MATERIAL PROVIDED =
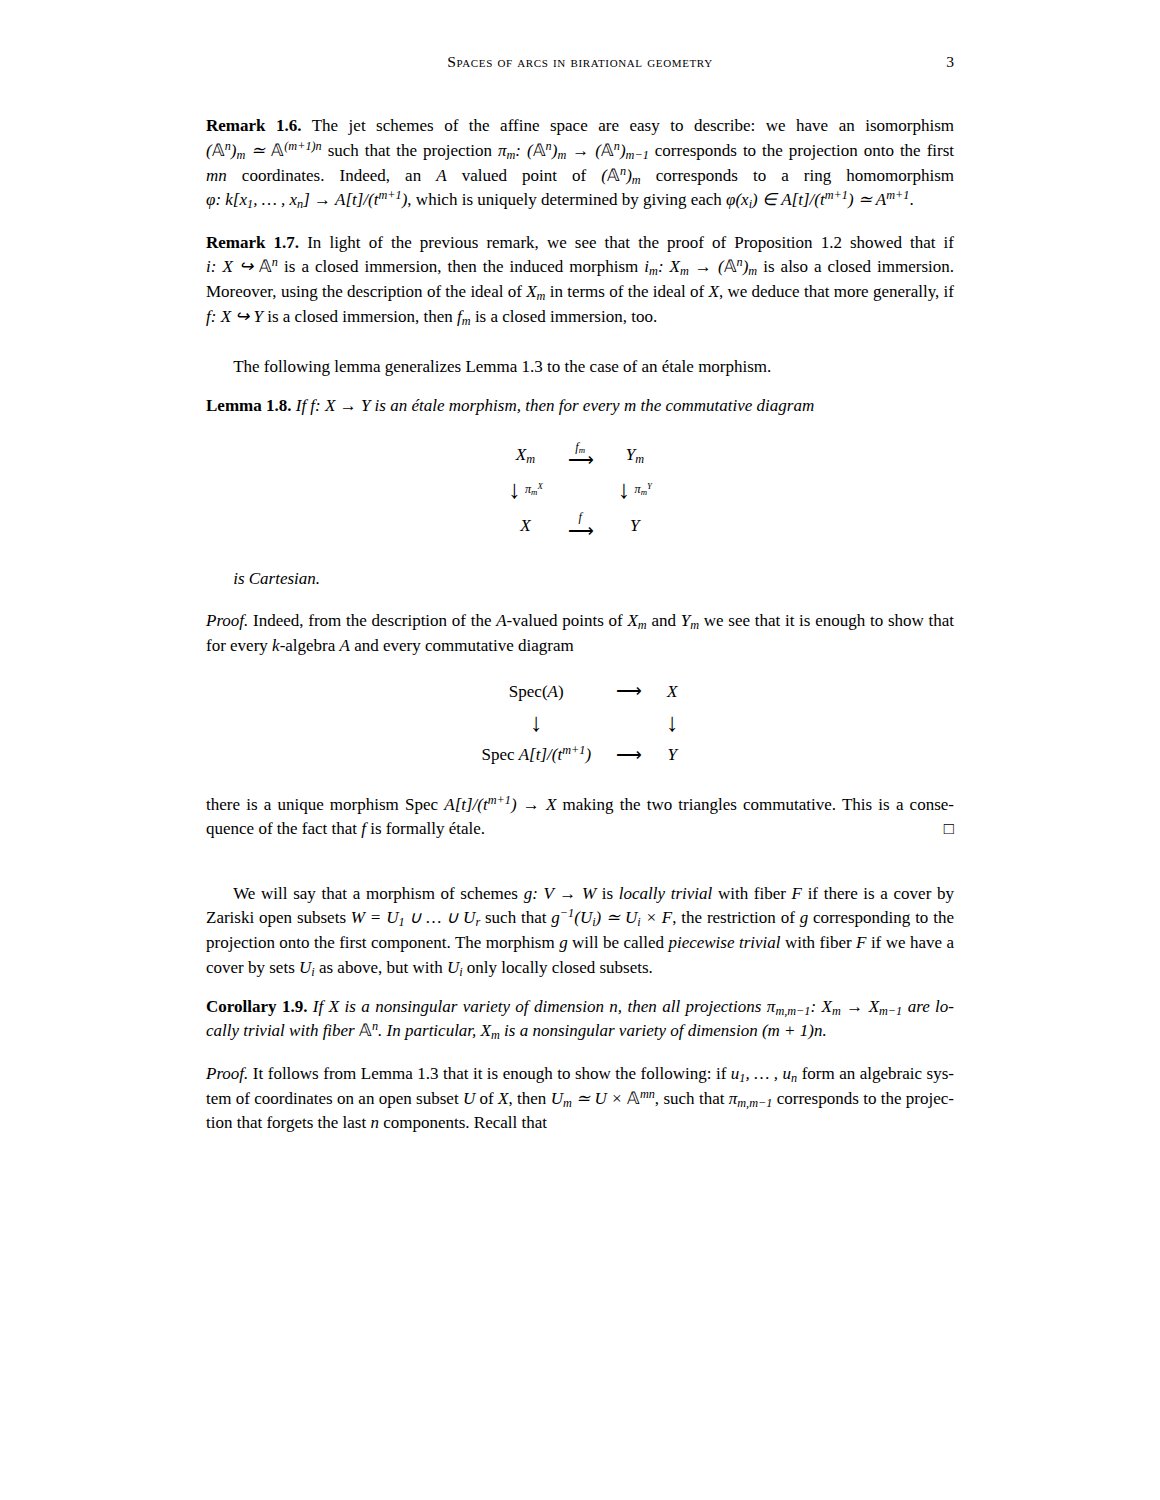Spaces of arcs in birational geometry 3
Remark 1.6. The jet schemes of the affine space are easy to describe: we have an isomorphism (𝔸n)m ≃ 𝔸(m+1)n such that the projection πm: (𝔸n)m → (𝔸n)m−1 corresponds to the projection onto the first mn coordinates. Indeed, an A valued point of (𝔸n)m corresponds to a ring homomorphism φ: k[x1, … , xn] → A[t]/(tm+1), which is uniquely determined by giving each φ(xi) ∈ A[t]/(tm+1) ≃ Am+1.
Remark 1.7. In light of the previous remark, we see that the proof of Proposition 1.2 showed that if i: X ↪ 𝔸n is a closed immersion, then the induced morphism im: Xm → (𝔸n)m is also a closed immersion. Moreover, using the description of the ideal of Xm in terms of the ideal of X, we deduce that more generally, if f: X ↪ Y is a closed immersion, then fm is a closed immersion, too.
The following lemma generalizes Lemma 1.3 to the case of an étale morphism.
Lemma 1.8. If f: X → Y is an étale morphism, then for every m the commutative diagram
| X m | f m ⟶ | Y m |
| ↓ π m X | | ↓ π m Y |
| X | f ⟶ | Y |
is Cartesian.
Proof. Indeed, from the description of the A-valued points of Xm and Ym we see that it is enough to show that for every k-algebra A and every commutative diagram
| Spec ( A ) | ⟶ | X |
| ↓ | | ↓ |
| Spec A[t]/(t m+1 ) | ⟶ | Y |
there is a unique morphism Spec A[t]/(tm+1) → X making the two triangles commutative. This is a consequence of the fact that f is formally étale. □
We will say that a morphism of schemes g: V → W is locally trivial with fiber F if there is a cover by Zariski open subsets W = U1 ∪ … ∪ Ur such that g−1(Ui) ≃ Ui × F, the restriction of g corresponding to the projection onto the first component. The morphism g will be called piecewise trivial with fiber F if we have a cover by sets Ui as above, but with Ui only locally closed subsets.
Corollary 1.9. If X is a nonsingular variety of dimension n, then all projections πm,m−1: Xm → Xm−1 are locally trivial with fiber 𝔸n. In particular, Xm is a nonsingular variety of dimension (m + 1)n.
Proof. It follows from Lemma 1.3 that it is enough to show the following: if u1, … , un form an algebraic system of coordinates on an open subset U of X, then Um ≃ U × 𝔸mn, such that πm,m−1 corresponds to the projection that forgets the last n components. Recall that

YOUR OBJECTIVE = Take the material above from its first line through the line holding "there is a unique" and set it down exactly, without the pictures.

RESPONSE TO THIS EXERCISE =
Spaces of arcs in birational geometry 3
Remark 1.6. The jet schemes of the affine space are easy to describe: we have an isomorphism (𝔸n)m ≃ 𝔸(m+1)n such that the projection πm: (𝔸n)m → (𝔸n)m−1 corresponds to the projection onto the first mn coordinates. Indeed, an A valued point of (𝔸n)m corresponds to a ring homomorphism φ: k[x1, … , xn] → A[t]/(tm+1), which is uniquely determined by giving each φ(xi) ∈ A[t]/(tm+1) ≃ Am+1.
Remark 1.7. In light of the previous remark, we see that the proof of Proposition 1.2 showed that if i: X ↪ 𝔸n is a closed immersion, then the induced morphism im: Xm → (𝔸n)m is also a closed immersion. Moreover, using the description of the ideal of Xm in terms of the ideal of X, we deduce that more generally, if f: X ↪ Y is a closed immersion, then fm is a closed immersion, too.
The following lemma generalizes Lemma 1.3 to the case of an étale morphism.
Lemma 1.8. If f: X → Y is an étale morphism, then for every m the commutative diagram
| X m | f m ⟶ | Y m |
| ↓ π m X | | ↓ π m Y |
| X | f ⟶ | Y |
is Cartesian.
Proof. Indeed, from the description of the A-valued points of Xm and Ym we see that it is enough to show that for every k-algebra A and every commutative diagram
| Spec ( A ) | ⟶ | X |
| ↓ | | ↓ |
| Spec A[t]/(t m+1 ) | ⟶ | Y |
there is a unique morphism Spec A[t]/(tm+1) → X making the two triangles commutative. This is a consequence of the fact that f is formally étale. □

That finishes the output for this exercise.